Jami: Mir ist in diesem Zusammenhang wichtig zu erwähnen, dass Prof. Hanisch die laparoskopische Chirurgie (Schlüssellochchirurgie) nach Afghanistan brachte. Er zeigte sie mir und meinen Kollegen, wir operierten zusammen. Ich trainierte in der Folge wiederum andere Kollegen in dem Verfahren. Mittlerweile haben wir 20 Kliniken, die diese minimalinvasive Chirurgie anwenden. Das war wirklich ein historischer Fortschritt für unsere Medizin. Für dieses Engagement gehört Prof. Hanisch ein Preis verliehen!
Hanisch: (lacht) Aziz, ich danke Dir, Du schmeichelst mir!
Was war für Sie, Prof. Hanisch, ein besonderer Moment Ihrer Arbeit?
Hanisch: Während meines gestrigen Notarztdienstes traf ich auf eine mehr als 90 Jahre alte Patientin. Wir konnten sie nicht mehr reanimieren. Die Familie erzählte mir, dass sie ein Prof. Hanisch in Herat an der Schilddrüse vor vielen Jahren operiert hatte. Dann meinte ich nur: Ich bin Prof. Hanisch... Das Erstaunen war groß.

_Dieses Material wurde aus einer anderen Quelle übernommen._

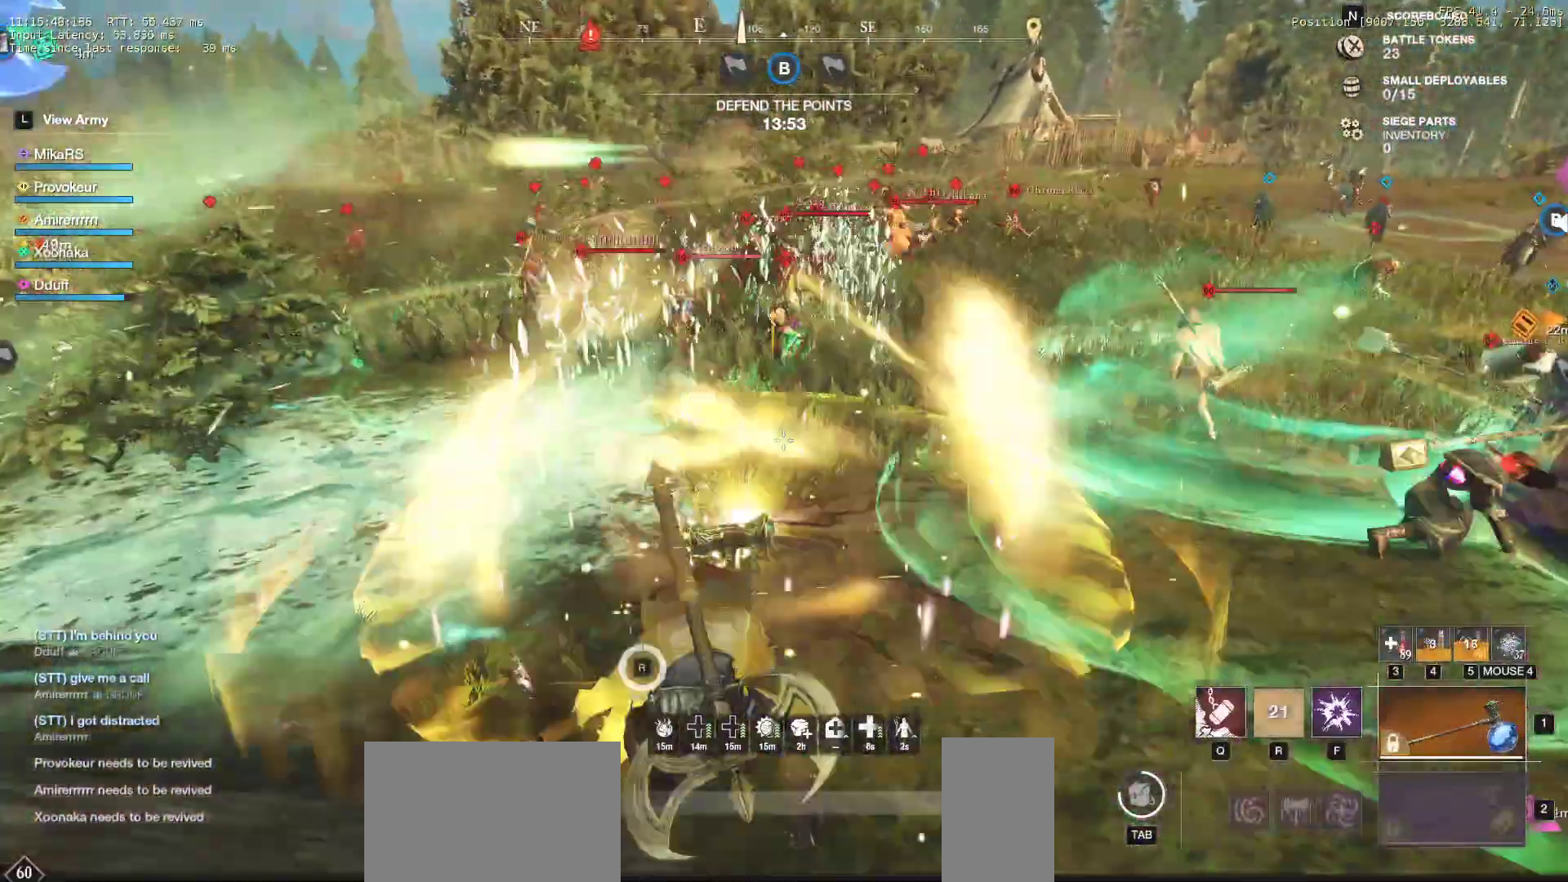
{"keys": ["w"], "mouse": ["wheel"], "events": [[17, "shift", "down"], [117, "shift", "up"], [167, "shift", "down"], [300, "shift", "up"], [483, "mouse_wheel", "down"]]}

Wie haben Sie die Wochen der Machtübernahme der Taliban im Jahr 2021 erlebt?
Hanisch: Ich konnte es gar nicht glauben, dass sie so schnell die Macht erlangen. Auch viele meiner afghanischen Freunde konnten es nicht glauben. Ich war zu dieser Zeit hier in Deutschland und war natürlich besorgt über meine Kolleginnen und Kollegen und Freunde vor Ort.
Jami: Niemand konnte zuerst glauben, dass die afghanische Regierung so schnell kollabiert. Viele Menschen, gerade gut ausgebildete, haben zu dieser Zeit das Land verlassen. Viele hatten Angst und es herrschte natürlich große Unsicherheit, wie es auch mit dem Brustkrebszentrum weitergeht. Aber die Lage hat sich mit der Zeit stabilisiert.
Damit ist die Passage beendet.